Short exercise 1: Count the lines in the entries that contain the string "time". Give only the number.

Given text:
+++

This section describes a GGP system designed to perform the model discovery process. For the grammar that guided the GP process, the popular context-free grammar was used. The full grammar written in Backus–Naur form [34] is available in Figure 4. Considering the representation of the GGP candidates, each candidate is represented by a tree that is generated following the production rules of the grammar. Each GGP candidate (a program <p>) contains 9 expressions for the 9 role-related terms used in the roles model: role selection mechanism, role socialisation mechanism, role load, role incongruence, role strain, log-odds-out modifier, log-odds-in modifier, first-drink disposition, and next-drink disposition. Several groups of variables, along with constants and calibrated parameters, were defined. Each can be formed only by a defined combination of variables, operators, and constants. Some role-related terms use the same expression because they have the same structure and the same constraints, e.g., probFirstDrink and probNextDrink both use expression <e5>. This grammar provides a hierarchical structure that can capture the layers of role-related concepts in the reference model.

For the initialization of the GGP, we decided to start with an initial population filled with the same structure. The structure used as the starting point is the reference model, i.e., the structure designed by human modelers with the best fitted parameterization. Additionally, a multiobjective GGP was employed to simultaneously minimize both model error and complexity. These two objectives address the two aspects of value we discussed in Section 2.3: (i) the ability of the model to reproduce the phenomenon so far as we understand it from our beliefs and empirical data; (ii) the meaningful interpretability in terms of theory.

The first objective, model error, is captured by comparing the simulated data from the model with the empirical data from the real world. The model error is described in equation (2) (Section 3.3). The second objective, complexity, is a proxy for interpretability and parsimony. Minimizing the complexity during model discovery also constrains the model discovery process from discovering too complex structures that overfit the empirical data and are not interpretable by domain experts. The complexity is defined by the number of nodes in the GGP candidate, with a special case that node ON is counted as 2 in contrast to node OFF being counted as 1. The drawback when using complexity as a proxy is that it does not guarantee meaningful interpretability, i.e., low complexity can also result in meaningless model structures. Therefore, at the end of every iteration of the model discovery process, we worked with the domain expert to verify the interpretability of all structures in terms of theoretical meaningfulness. We asked the expert to classify model structures using a crisp binary definition of credible or noncredible. While the judgment was holistic, the classification process was a deliberative discussion between the expert, the modeler, and the analyst. This discussion was recorded and used subsequently to produce a set of qualitative criteria for judging model credibility.

+++

Records provided:

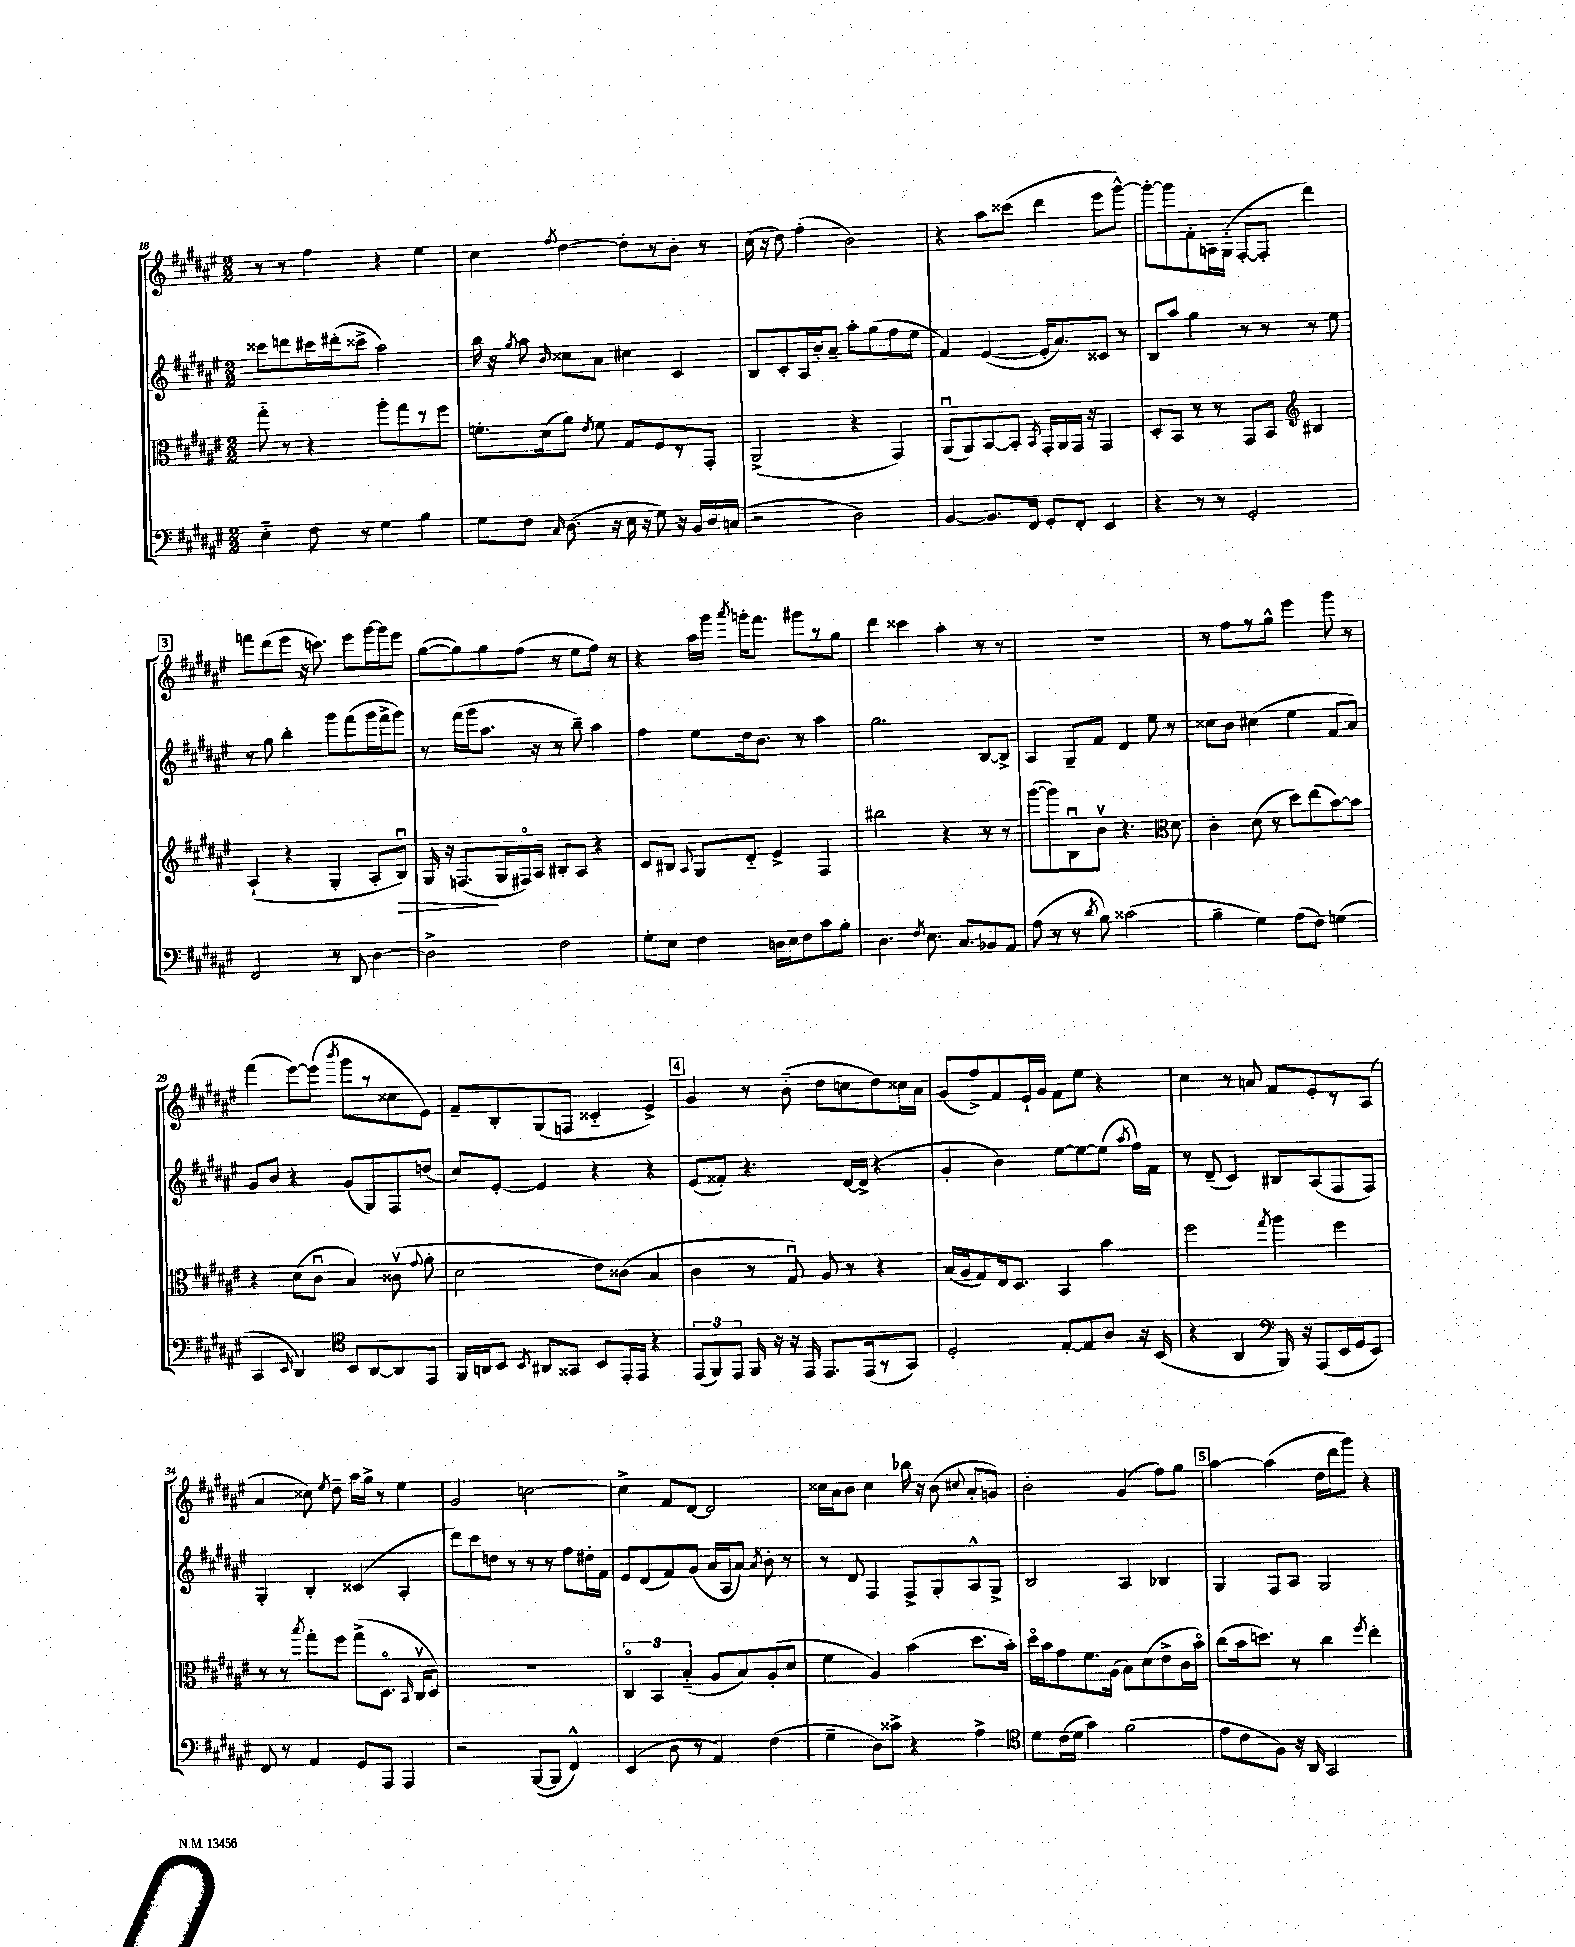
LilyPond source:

<<
\new StaffGroup <<
\new Staff = "s0" {
    \clef treble \key fis \major \numericTimeSignature \time 2/2
    \autoBeamOff r8 r8 fis''4 r4 eis''4 |
    cis''4 \acciaccatura { fis''8 } dis''4~ dis''8[-. r8 b'8]-. r8 |
    cis''16( r16 dis''8) fis''4-.( b'2) |
    r4 ais''8[ cisis'''8]( dis'''4 eis'''8[ gis'''8]~-^) |
    gis'''8[~-. gis'''8 fis'8-. a16 gis16]-.( fis8[~-. fis8]-. dis'''4) |
    \mark \markup { \box "3" } f'''8[ dis'''8( eis'''8] r16 c'''8.) eis'''8[ gis'''16~ gis'''16 eis'''8] |
    gis''8[~( gis''8) gis''8 fis''8]( r8 eis''8[ fis''8]) r8 |
    r4 ais''16[ gis'''16] \acciaccatura { ais'''8 } g'''16[-. fis'''8.] gis'''8[ r8 gis''8] |
    dis'''4 cisis'''4 ais''4-. r8 r8 |
    R1 |
    r8 fis''8[ r8 gis''8]-^ eis'''4 gis'''8 r8 |
    fis'''4( eis'''8[~) eis'''8]( \acciaccatura { b'''8 } gis'''8[ r8 cisis''8 eis'8]) |
    fis'8[-- b8-. gis8( f8] cisis'4-_ eis'4->) |
    \mark \markup { \box "4" } gis'4 r8 b'8-_( dis''8[ c''8 dis''8) cisis''16 ais'16] |
    gis'8[( fis''8->) fis'8 eis'16-! gis'16] fis'8[ eis''8] r4 |
    cis''4 r8 a'8 fis'8[ eis'8-. r8 ais8]( |
    ais'4 cisis''8) \acciaccatura { eis''8 } dis''8-- ais''16[ gis''16]-> r8 eis''4 |
    gis'2 c''2~ |
    c''4-> fis'8[ dis'8]~ dis'2 |
    cisis''16[ ais'16 b'8] cisis''4 bes''16 r16 b'8( \appoggiatura { cis''8 } ais'8[-. g'8]) |
    b'2-. gis'4( fis''8[) gis''8] |
    \mark \markup { \box "5" } ais''4~ ais''4( dis''16[ dis'''16 gis'''8]) r4 \bar "|." |
}
\new Staff = "s1" {
    \clef treble \key fis \major \numericTimeSignature \time 2/2
    \autoBeamOff cisis'''8[ d'''8 cis'''16 dis'''16-.( cisis'''8]-> ais''2) |
    b''16 r16 \acciaccatura { gis''8 } ais''8 \grace { b'16 } cisis''8[ ais'8] cis''4 cis'4 |
    b8[ cis'8-. ais16 b'16-. ais'8]-- ais''8[-. gis''8( fis''8 eis''8] |
    fis'4) eis'4~( eis'16[-. ais'8.) cisis'8] r8 |
    b8[ ais''8] gis''4 r8 r8 r8 eis''8 |
    \mark \markup { \box "3" } r8 gis''8 b''4-. gis'''8[ fis'''8( gis'''16 fis'''16-> gis'''8]) |
    r8 fis'''16[( gis'''16 ais''8.] r16 r8 b''8--) ais''4 |
    fis''4 eis''8[ dis''16 b'8.] r8 ais''4 |
    gis''2. b8[~ b8]-> |
    ais4 gis8[-- fis'8] dis'4 eis''8 r8 |
    cisis''8[ b'8] cis''4( eis''4 fis'8[ ais'8]) |
    gis'8[ b'8] r4 gis'8[( gis8) fis8 d''8]( |
    cis''8[) eis'8]~-. eis'4 r4 r4 |
    \mark \markup { \box "4" } eis'8[( fisis'8]-.) r4. dis'16[~ dis'16]->( r4 |
    gis'4-. b'4) eis''8[~ eis''8~ eis''8]( \acciaccatura { ais''8 } fis''16[) fis'16] |
    r8 dis'8--( cis'4) bis8[ ais8( fis8 fis8]) |
    gis4-. b4-. cisis'4( ais4-. |
    dis'''8[) cis'''8 d''8] r8 r8 r8 fis''8[ dis''16-. fis'16] |
    eis'8[ dis'8( fis'8) gis'8]( ais'16[ ais16 ais'8]) \acciaccatura { ais'8 } b'8-. r8 |
    r8 dis'8 fis4 fis8[-> gis8-. ais8-^ gis8]-> |
    b2 ais4 bes4 |
    \mark \markup { \box "5" } gis4 fis8[ ais8] gis2 \bar "|." |
}
\new Staff = "s2" {
    \clef alto \key fis \major \numericTimeSignature \time 2/2
    \autoBeamOff gis''8-_ r8 r4 ais''8[-. gis''8 r8 fis''8] |
    f'8.[-. dis'16( ais'8]) \acciaccatura { eis'8 } f'8 gis8[ fis8 r8 gis,8]-. |
    ais,2->( r4 gis,4) |
    ais,8[\downbow( ais,8) b,8~ b,8]-. \acciaccatura { b,8 } gis,16[-. ais,16 gis,16] r16 gis,4 |
    dis8[-. b,8] r8 r8 gis,8[ b,8] \clef treble bis4 |
    \mark \markup { \box "3" } ais4-!( r4 gis4-. ais8[-. b8]\downbow\>) |
    gis16 r16 f8.[\!( gis16 fis16\flageolet) ais16] bis8[-. ais8] r4 |
    cis'8[ bis8] \appoggiatura { ais8 } gis8[ dis'8]-_ eis'4-> fis4 |
    bis''2 r4 r8 r8 |
    gis'''8[~( gis'''8) b8\downbow b'8]\upbow r4. \clef alto dis'8 |
    cis'4-. dis'8( r8 dis''8[) eis''8( b'8~) b'8] |
    r4 dis'8[( cis'8]\downbow b4) cisis'8\upbow( \appoggiatura { gis'8 } ais'8-. |
    dis'2 eis'8[) cisis'8]( b4 |
    \mark \markup { \box "4" } cis'4 r8 gis8\downbow) ais8 r8 r4 |
    b16[( ais16 gis8) eis16 dis8.] b,4 b'4 |
    fis''2 \acciaccatura { gis''8 } ais''4 fis''4 |
    r8 r8 \acciaccatura { b''8 } gis''8[-. fis''8] gis''8[->( dis8.]\flageolet \grace { b,16 } cis16[\upbow dis8]) |
    R1 |
    \tuplet 3/2 { cis4\flageolet b,4 b4-_( } ais8[ b8) ais8-.( dis'8] |
    fis'4 ais4) b'4( dis''8.[ b'16]-.) |
    dis''16[\flageolet b'16 gis'8 fis'8. ais16]( b8[) dis'8( eis'8-> cis'16 b'16]\flageolet) |
    \mark \markup { \box "5" } cis''8[( b'16 d''8.]) r8 cis''4 \acciaccatura { fis''8 } eis''4-. \bar "|." |
}
\new Staff = "s3" {
    \clef bass \key fis \major \numericTimeSignature \time 2/2
    \autoBeamOff eis4-_ fis8 r8 gis4 b4 |
    gis8[ fis8] \grace { cis16 } dis8.( r16 eis16 r16 gis8) r16 b,16[ dis16 c16]( |
    r2 dis2) |
    b,4~ b,8.[ fis,16] gis,8[-. fis,8]-. eis,4 |
    r4 r8 r8 gis,2-. |
    \mark \markup { \box "3" } fis,2 r8 dis,8 dis4~ |
    dis2-> fis2 |
    gis8[-. eis8] fis4 d16[ eis16 fis8 cis'8 b8]-. |
    dis4. \acciaccatura { fis8 } eis8. cis8.[ bes,8 ais,8] |
    ais8( r8 r8 \acciaccatura { dis'8 } b8) cisis'2( |
    b4-- gis4) ais8[( fis8]) g4( |
    cis,4 \grace { eis,16 } dis,4) \clef tenor b,8[ ais,8~ ais,8 eis,8] |
    fis,16[ a,16 b,8] \acciaccatura { b,8 } ais,8[ gisis,8] b,8[ eis,16-. eis,16] r4 |
    \mark \markup { \box "4" } \tuplet 3/2 { eis,8[( fis,8) eis,8] } fis,16 r16 r16 eis,16 eis,8.[ eis,16( r8 gis,8]) |
    dis2-. eis8[~-. eis8 ais8] r16 b,16( |
    r4 ais,4 \clef bass b,,16) r16 ais,,8[( eis,16 gis,16 eis,8]) |
    fis,8 r8 ais,4 gis,8[ ais,,8] ais,,4 |
    r2 b,,8[~( b,,8] fis,4-^) |
    eis,4( dis8 r8 ais,4) fis4( |
    gis4-- dis8[) cisis'8]-> r4 ais4-> |
    \clef tenor dis'8[ cis'16( dis'16] gis'4) fis'2( |
    \mark \markup { \box "5" } eis'8[ cis'8 fis8]) r16 ais,16 gis,2 \bar "|." |
}
>>
>>
\layout { \context { \Score currentBarNumber = #18 } }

+++

Short exercise 2: Decide whether each statement below agrees with the model discovery text, answering yes or no and quoting the deciding words of the model discovery text. (a) Every GGP candidate holds 9 expressions. (b) In the complexity measure, node OFF is counted as 2. (c) The initial population was filled with randomly generated structures.

Task answer 1: 4

Task answer 2:
(a) Yes: "Each GGP candidate (a program <p>) contains 9 expressions for the 9 role-related terms used in the roles model"
(b) No: "node ON is counted as 2 in contrast to node OFF being counted as 1"
(c) No: "we decided to start with an initial population filled with the same structure"